• RECORDED DATA

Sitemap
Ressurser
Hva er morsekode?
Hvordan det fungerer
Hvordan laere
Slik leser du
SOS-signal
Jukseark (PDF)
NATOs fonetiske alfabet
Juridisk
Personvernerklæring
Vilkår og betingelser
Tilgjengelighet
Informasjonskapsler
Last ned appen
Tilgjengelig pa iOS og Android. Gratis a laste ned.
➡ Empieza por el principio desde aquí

* * *

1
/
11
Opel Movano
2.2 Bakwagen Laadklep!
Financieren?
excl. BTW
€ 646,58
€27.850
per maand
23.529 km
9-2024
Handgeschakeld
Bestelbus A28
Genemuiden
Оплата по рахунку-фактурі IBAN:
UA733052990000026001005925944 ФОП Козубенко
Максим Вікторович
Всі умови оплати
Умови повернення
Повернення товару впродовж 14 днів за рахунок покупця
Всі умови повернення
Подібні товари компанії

• YOUR GOAL
Each line of the records that holds the word "Hvordan" should be copied out.

• EXERCISE OUTPUT
Hvordan det fungerer
Hvordan laere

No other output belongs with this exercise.